Source:
⟨

If you stick a knife nine inches into my back and pull it out three inches, that is not progress. Even if you pull it all the way out, that is not progress. Progress is healing the wound, and America hasn’t even begun to pull out the knife.—Malcolm X
If she said one more thing about nonviolent resistance, I was gonna punch her in the face.—”The Americans”
How many people would be alive today, if all Americans were allowed to violently fight back against police, if and when the police are threatening their lives? If we were permitted to physically stop them, rather than just film them with cameras while they are killing us, would Philando Castile, or Alton Sterling, or any of the people we’ve lost, still be alive? In other words, what would it look like, if the police were even half as afraid of black people (and other people of color they target), as we are of them?
I ask because I’m beginning to think that my people have been trained to negotiate with terrorists. There is a myth that we desperately need the understanding and empathy of whites in this country—that we must do our best to appeal to it, endlessly—to avoid what should be the relatively simple task of not being killed by police (I say relatively simple, because there are whole countries throughout the world that exist without daily police brutality and murder, also known as lynching). The general idea seems to be that if we cannot get white people to 1.) see that racism still exists and is thriving, and 2.) decide to join us in our fight against it, then we will fail to create an America where black lives matter.
That’s an awful lot of work to do, considering blacks neither invented race or racism. We are being asked to not only survive these attacks, but also fight against them and convince those who’ve watched the same videos and who’ve seen the same statistics, that the problem they do not wish to see is real; that their America and their white privilege is literally killing us.

⟩

Record list:
⟨

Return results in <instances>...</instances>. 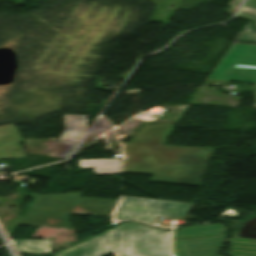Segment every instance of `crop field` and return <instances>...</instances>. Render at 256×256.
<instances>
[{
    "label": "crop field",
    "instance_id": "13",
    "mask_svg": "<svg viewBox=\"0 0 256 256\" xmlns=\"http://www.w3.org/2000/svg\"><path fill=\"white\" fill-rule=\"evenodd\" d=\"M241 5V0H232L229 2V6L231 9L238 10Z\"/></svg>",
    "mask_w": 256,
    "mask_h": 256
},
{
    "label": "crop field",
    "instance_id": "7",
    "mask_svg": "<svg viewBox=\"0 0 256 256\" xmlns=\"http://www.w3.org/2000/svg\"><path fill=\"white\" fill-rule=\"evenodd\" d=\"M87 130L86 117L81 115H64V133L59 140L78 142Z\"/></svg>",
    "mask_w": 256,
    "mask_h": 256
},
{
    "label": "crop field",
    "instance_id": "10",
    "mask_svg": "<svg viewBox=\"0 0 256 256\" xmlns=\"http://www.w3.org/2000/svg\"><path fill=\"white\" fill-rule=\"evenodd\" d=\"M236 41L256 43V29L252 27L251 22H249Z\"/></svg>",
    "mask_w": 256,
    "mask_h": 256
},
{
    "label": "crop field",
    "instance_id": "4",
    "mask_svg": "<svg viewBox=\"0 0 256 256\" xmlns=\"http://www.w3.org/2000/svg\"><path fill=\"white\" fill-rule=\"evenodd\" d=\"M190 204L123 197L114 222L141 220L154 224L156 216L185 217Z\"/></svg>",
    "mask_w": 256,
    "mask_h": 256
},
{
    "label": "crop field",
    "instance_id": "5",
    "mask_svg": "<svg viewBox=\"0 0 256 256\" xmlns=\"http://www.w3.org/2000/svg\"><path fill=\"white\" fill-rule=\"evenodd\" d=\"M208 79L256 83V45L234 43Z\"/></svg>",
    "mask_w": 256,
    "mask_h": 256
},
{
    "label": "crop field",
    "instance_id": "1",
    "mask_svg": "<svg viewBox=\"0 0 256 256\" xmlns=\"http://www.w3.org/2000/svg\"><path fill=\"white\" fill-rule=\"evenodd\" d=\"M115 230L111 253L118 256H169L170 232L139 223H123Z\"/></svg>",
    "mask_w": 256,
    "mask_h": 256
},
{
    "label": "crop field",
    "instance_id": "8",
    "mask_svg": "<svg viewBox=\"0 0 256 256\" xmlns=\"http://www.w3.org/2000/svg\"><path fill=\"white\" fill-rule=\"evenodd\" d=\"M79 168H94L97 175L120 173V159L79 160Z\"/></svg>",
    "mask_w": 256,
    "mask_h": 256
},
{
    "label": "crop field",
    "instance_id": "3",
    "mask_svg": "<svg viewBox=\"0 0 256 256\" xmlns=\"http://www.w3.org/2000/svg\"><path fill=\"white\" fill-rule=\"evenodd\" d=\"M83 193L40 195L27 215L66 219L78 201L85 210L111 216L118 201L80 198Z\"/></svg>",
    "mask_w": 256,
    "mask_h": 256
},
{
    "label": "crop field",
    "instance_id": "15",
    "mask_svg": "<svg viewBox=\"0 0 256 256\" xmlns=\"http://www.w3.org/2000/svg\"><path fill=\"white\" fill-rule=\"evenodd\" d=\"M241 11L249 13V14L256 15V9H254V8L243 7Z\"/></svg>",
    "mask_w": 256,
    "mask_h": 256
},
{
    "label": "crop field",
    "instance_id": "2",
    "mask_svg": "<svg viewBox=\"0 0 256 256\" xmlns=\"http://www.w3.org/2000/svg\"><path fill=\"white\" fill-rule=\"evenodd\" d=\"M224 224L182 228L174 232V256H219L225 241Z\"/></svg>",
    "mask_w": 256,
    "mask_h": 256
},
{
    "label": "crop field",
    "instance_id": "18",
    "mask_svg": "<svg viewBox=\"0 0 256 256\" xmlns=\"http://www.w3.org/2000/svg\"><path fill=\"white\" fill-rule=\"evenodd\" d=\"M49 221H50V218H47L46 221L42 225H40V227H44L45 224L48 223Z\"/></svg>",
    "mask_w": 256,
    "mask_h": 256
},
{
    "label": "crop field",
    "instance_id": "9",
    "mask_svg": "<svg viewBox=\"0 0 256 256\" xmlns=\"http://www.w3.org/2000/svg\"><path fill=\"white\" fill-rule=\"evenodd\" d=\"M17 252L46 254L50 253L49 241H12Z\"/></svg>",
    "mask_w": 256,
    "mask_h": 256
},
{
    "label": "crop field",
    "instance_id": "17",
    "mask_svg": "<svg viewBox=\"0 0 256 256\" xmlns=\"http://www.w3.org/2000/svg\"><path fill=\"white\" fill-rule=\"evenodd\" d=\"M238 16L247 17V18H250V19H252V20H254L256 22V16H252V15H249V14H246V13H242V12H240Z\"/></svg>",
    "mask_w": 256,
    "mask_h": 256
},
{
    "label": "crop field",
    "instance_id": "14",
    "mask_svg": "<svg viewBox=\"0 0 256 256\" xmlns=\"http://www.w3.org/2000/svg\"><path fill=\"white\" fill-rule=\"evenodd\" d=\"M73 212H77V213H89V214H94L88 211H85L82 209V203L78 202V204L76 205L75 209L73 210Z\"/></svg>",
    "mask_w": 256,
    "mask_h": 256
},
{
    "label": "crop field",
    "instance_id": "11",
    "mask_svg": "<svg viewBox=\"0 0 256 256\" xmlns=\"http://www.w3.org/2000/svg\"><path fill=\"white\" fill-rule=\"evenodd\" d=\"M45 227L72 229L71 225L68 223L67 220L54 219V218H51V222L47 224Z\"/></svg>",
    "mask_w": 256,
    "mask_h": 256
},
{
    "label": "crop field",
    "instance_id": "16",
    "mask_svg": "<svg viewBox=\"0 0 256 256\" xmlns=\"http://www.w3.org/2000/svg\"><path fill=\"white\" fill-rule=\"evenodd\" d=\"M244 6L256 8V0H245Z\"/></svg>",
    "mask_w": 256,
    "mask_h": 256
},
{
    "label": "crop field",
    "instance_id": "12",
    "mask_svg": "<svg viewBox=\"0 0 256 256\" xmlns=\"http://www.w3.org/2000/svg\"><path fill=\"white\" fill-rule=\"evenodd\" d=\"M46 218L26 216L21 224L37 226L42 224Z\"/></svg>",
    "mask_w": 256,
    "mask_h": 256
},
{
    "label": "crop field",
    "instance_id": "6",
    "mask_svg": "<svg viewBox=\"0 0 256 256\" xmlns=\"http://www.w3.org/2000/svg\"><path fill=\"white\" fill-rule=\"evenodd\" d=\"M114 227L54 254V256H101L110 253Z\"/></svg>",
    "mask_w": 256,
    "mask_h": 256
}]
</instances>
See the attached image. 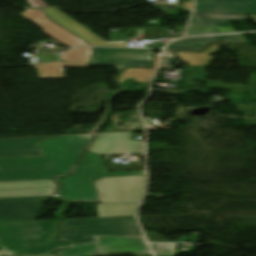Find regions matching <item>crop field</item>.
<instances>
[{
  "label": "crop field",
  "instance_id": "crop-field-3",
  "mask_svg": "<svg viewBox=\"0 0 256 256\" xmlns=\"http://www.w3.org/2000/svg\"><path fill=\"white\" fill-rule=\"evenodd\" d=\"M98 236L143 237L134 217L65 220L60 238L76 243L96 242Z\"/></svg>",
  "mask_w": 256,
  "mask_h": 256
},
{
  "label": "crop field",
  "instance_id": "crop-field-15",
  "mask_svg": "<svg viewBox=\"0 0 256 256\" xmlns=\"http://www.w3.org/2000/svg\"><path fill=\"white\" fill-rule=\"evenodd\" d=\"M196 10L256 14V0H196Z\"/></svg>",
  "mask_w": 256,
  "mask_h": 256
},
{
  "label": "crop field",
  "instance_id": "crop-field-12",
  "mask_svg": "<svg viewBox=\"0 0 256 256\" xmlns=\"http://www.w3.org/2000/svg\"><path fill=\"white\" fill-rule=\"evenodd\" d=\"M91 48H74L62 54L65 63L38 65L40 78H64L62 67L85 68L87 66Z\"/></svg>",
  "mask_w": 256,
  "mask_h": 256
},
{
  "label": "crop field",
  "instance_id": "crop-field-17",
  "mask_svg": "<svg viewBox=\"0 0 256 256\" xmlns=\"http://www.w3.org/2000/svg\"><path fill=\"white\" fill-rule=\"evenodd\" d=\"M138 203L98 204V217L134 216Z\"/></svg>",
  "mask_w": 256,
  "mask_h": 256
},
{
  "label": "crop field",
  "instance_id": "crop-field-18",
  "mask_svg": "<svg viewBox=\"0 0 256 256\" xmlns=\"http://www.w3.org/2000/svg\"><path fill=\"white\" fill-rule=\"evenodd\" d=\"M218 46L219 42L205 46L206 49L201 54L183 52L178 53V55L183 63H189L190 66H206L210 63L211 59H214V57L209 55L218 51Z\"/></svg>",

⟩

Directives:
A – According to the essay on police violence, who said that pulling a knife partway out of someone's back is not progress?
B – Edit the passage of the essay on police violence that opens with the words containing "If you stick" and closes with "are of them?", replacing "knife" with "blade" throughout.
The records have no connection to the essay on police violence.

Exercise results:
A – Malcolm X

B –
If you stick a blade nine inches into my back and pull it out three inches, that is not progress. Even if you pull it all the way out, that is not progress. Progress is healing the wound, and America hasn’t even begun to pull out the blade.—Malcolm X
If she said one more thing about nonviolent resistance, I was gonna punch her in the face.—”The Americans”
How many people would be alive today, if all Americans were allowed to violently fight back against police, if and when the police are threatening their lives? If we were permitted to physically stop them, rather than just film them with cameras while they are killing us, would Philando Castile, or Alton Sterling, or any of the people we’ve lost, still be alive? In other words, what would it look like, if the police were even half as afraid of black people (and other people of color they target), as we are of them?